Two trends convince me that efficiency of digital information systems is a research area of increasing importance. The obvious trend is the growth of the Web into the largest information system ever created. The size, heterogeneity and distributed architecture of the Web present tremendous performance problems for search engines, directories and other information resources that must be addressed. The second and less obvious trend is the growing use of portable computing devices. PDAs and mobile phones are expected to provide functionality near that of desktop personal computers using processors and memory configurations that are about 20 times slower and smaller. It is precisely these kinds of resource constraints that force computer scientists to find efficient solutions to important problems and I have every reason to believe that we will do so.

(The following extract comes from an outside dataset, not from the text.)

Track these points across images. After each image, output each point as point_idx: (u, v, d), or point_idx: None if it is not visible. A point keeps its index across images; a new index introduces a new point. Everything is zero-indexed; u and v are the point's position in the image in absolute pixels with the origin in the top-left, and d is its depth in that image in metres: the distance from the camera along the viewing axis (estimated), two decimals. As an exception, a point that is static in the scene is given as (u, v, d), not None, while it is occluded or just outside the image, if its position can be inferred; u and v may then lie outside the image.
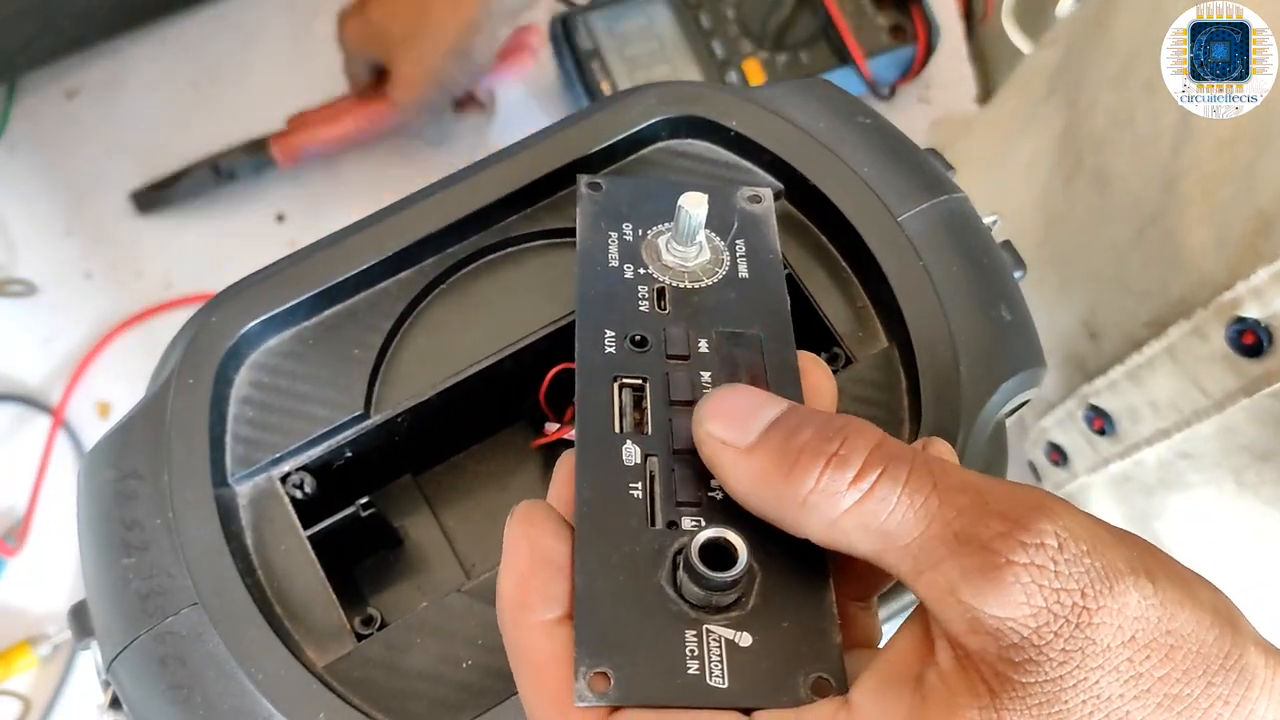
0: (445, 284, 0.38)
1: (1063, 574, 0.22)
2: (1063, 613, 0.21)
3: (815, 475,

This special issue of the Journal of Digital Information presents three article which, taken together, suggest the range and depth of research in performance issues for digital information systems.
In an invited paper, Frieder et al. survey performance issues for scalable information retrieval systems. They begin by examining techniques for compressing the inverted index and for performing incremental updates of its term weights. Query processing can be improved by modifying the index representation and by a variety of techniques for cutting off computation. The authors also discuss how parallel and distributed implementations can be used to construct scalable retrieval systems.
Miller et al. provide a more focused look at the same general domain in a paper that describes how their TELLTALE system was made suitable for use with a gigabyte-scale corpus. TELLTALE uses n-grams rather than words as the basis for its indexing. This design choice makes it suitable for multilingual corpi and tolerant of noise or errors, such as might come from optical character recognition. However, it also increases the size of the inverted index substantially. The authors show how gamma compression along with a number of changes to data structures give TELLTALE sufficient performance to handle a gigabyte corpus when running on stock personal computer hardware.
A concern with memory usage also underlies Cumaranatunge and Munson's paper describing a runtime system for constraint-based multimedia style sheets. The growth of the Web, with its dependence on the structured document paradigm, is increasing the importance of style sheets. While most widely-used style sheet systems use the flow layout method, a constraint-based approach is better suited to non-textual data such as graphics or video. However, typical constraint system implementations will use unacceptable amounts of memory for large documents because each constraint is represented by a first-class object. Cumaranatunge and Munson show that memory usage can be reduced substantially with new data structures that treat constraints as second-class objects.
These papers show that performance issues are being actively addressed by researchers in digital information systems. It is my hope that this humble effort will stimulate others to pursue questions of information system performance and report those results in venues such as future issues of this journal.